15. The system of claim 14, wherein in the rest condition, the voltage at the terminals of said detector is brought to its experimentally determined level for its maximum sensitivity by varying a first variable resistor in said bridge network, then the cathode of said first diode is fixed at a voltage lower than the threshold limit value by a predetermined amount depending upon the desired type and concentration of the gas to be detected by varying a second variable resistor in said bridge network, said two other diodes being effective to reverse-bias said base of said first transistor to render said first and said second transistors non-conductive and to deactivate said relay.

16. The system of claim 15, wherein said common connection between said first diode and said two further diodes is responsive to the presence of gas around said detector in the concentration provided to cause the cathode of said first diode to be brought to its threshold limit value, thereby switching said first transistor rapidly and rendering said second transistor conductive to operate said relay.
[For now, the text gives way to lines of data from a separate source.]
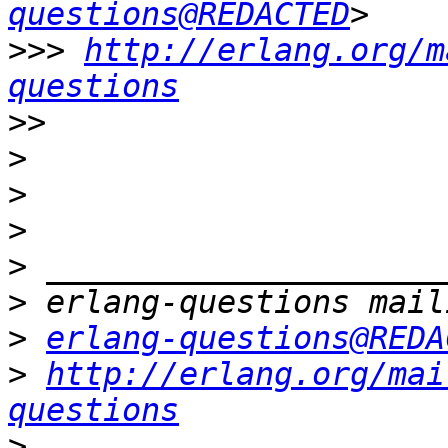
questions@REDACTED
>>>
http://erlang.org/m
questions
>>
>
>
>
>
>
>
erlang-questions@REDA
>
http://erlang.org/mai
questions
>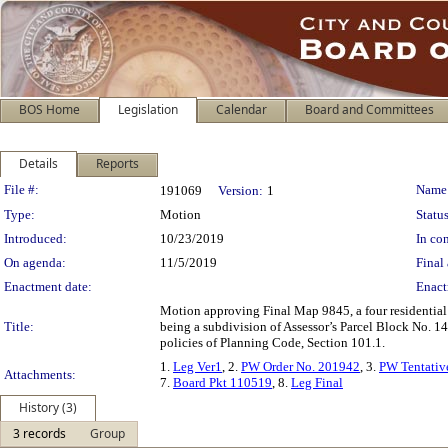
BOS Home
Legislation
Calendar
Board and Committees
Details
Reports
Legislation Details
File #:
Name
191069
Version:
1
Type:
Motion
Status
Introduced:
10/23/2019
In con
On agenda:
11/5/2019
Final 
Enactment date:
Enact
Motion approving Final Map 9845, a four residential
Title:
being a subdivision of Assessor’s Parcel Block No. 14
policies of Planning Code, Section 101.1.
1.
Leg Ver1
, 2.
PW Order No. 201942
, 3.
PW Tentativ
Attachments:
7.
Board Pkt 110519
, 8.
Leg Final
History (3)
3 records
Group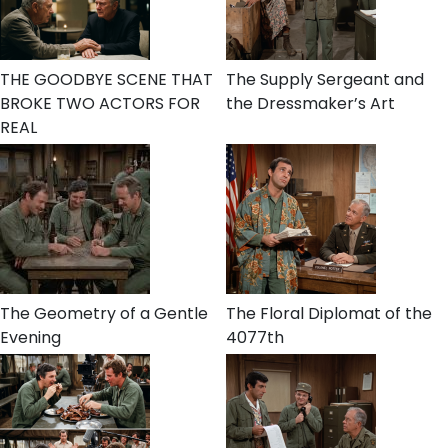
THE GOODBYE SCENE THAT
The Supply Sergeant and
BROKE TWO ACTORS FOR
the Dressmaker’s Art
REAL
The Geometry of a Gentle
The Floral Diplomat of the
Evening
4077th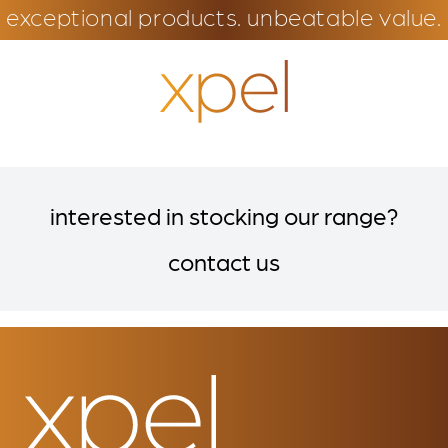
exceptional products. unbeatable value.
interested in stocking our range?
contact us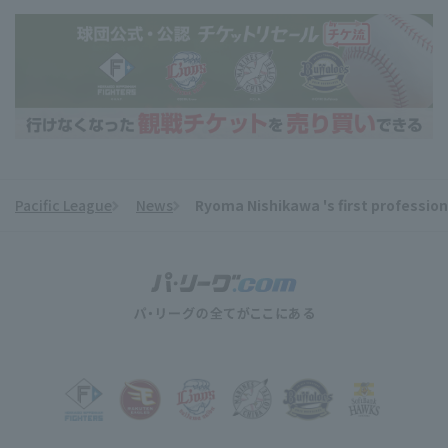
Pacific League
News
Ryoma Nishikawa 's first profession
​ ​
17. The system of claim 15, wherein said first variable resistor is in one leg of said bridge network, and said second variable resistor is in the other leg of said bridge network.

18. The system of claim 16, wherein said first variable resistor is in one leg of said bridge network, and said second variable resistor is in the other leg of said bridge network.

19. The system of claim 18, wherein said bridge network comprises two fixed and two variable resistors in circuit with said detector, said detector being in one branch of said bridge circuit.

20. The system of claim 19, wherein an optimum response is produced for the gas to be detected and the response can be made optimal for any predetermined minimum value of the percentage of the gas to be detected, and means to adjust the minimum value of the gas to be detected.